Why are Republicans assigned red and Democrats blue on election maps? Has it always been that way? No, reports Executive Editor Adena Schutzberg, the standard emerged with the advent of television election coverage, electronic maps and the 2000 U.S. presidential battle.
Colors in the Massachusetts 2012 Primary Election
On September 6 of this year Massachusetts held a primary election. As a registered voter in one party I was handed a ballot. The color did not match my expectation, so I checked the text to be sure I had the right one. In fact, the Commonwealth did offer red Democratic ballots and blue Republican ballots. When I shared this story with my very sharp best friend she regaled me with how and why my expectations were set as they were. For the record, she’s not a geogeek or any sort of geographer, just a regular, interested and interesting individual. It turns out everything she said was true.
2008 United States presidential election results by county, on a color spectrum from Democratic blue to Republican red. (Graphic by Michael Gastner http://www-personal.umich.edu/~mejn/election/, licensed under the Creative Commons Attribution 2.0 Generic.)

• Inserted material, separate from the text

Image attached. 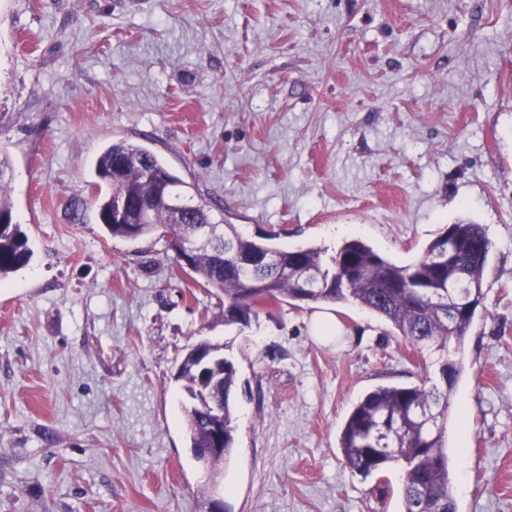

Early Use of Color in Voting
An early use of color on the ballots themselves dates to the 1870s in Texas. The colors were introduced to help Spanish speakers and those who could not read select the party of their choice on the ballot. The Texas State Historical Association's Handbook of Texas History Online explains that Democratic leaders called themselves the Blues, while Republicans chose to be the Reds.
Early Media Election Maps
Two-color maps in the media date back to at least 1908. That year, both the New York Times and the Washington Post published color maps exploring elections. The Times used blue for Democrats and yellow for Republicans to detail Theodore Roosevelt's 1904 electoral victory. The Post covered the 1908 campaign between William Howard Taft and William Jennings Bryan with a map coded red for Republican-leaning states, blue for Democratic-leaning states. Yellow states were "doubtful" states, and green areas depicted U.S. territories with no presidential vote.
Election Maps on TV
During the early days of maps and later electronic maps on television, between 1976 and 2004, color choices were far from standard. Some sources report that networks alternated the color of the incumbent party every four years between red and blue, the two non-white colors of the U.S. flag. Others point to NBC’s John Chancellor who asked the techs at the network to rig up a lighted map to show who won each state. A state would glow red for Jimmy Carter, a Democrat, and blue for Gerald Ford, a Republican. That map was wildly popular, so by 1980 the three major networks had similar maps, but used different color schemes. NBC stuck with its original colors, while from 1984 CBS used the opposite symbology. In 1976, ABC used yellow and blue, but went to red for Republicans and blue for Democrats in 1980 and 1984. In 1980, yellow was set aside for John Anderson, an Independent, should he win a state. (He did not.)
By 1996, symbology was still a mix. The three major networks and CNN, plus the New York Times, used red for Republicans and blue for Democrats. Time Magazine and the Washington Post had the colors reversed.
The 2000 election between Bush and Gore was so close and so contested that ultimately the Supreme Court got involved. During the time of confusion, perhaps for the best, the public and news outlets spoke of “red states” and “blue states” and created a de facto standard, today’s familiar red for Republican, blue for Democrats. That year, the New York Times published its first color election map and followed the new standard. The graphics editor who made the decision for the paper had a different explanation. Archie Tse explained that “Republican” and “red” start with the letter “R.”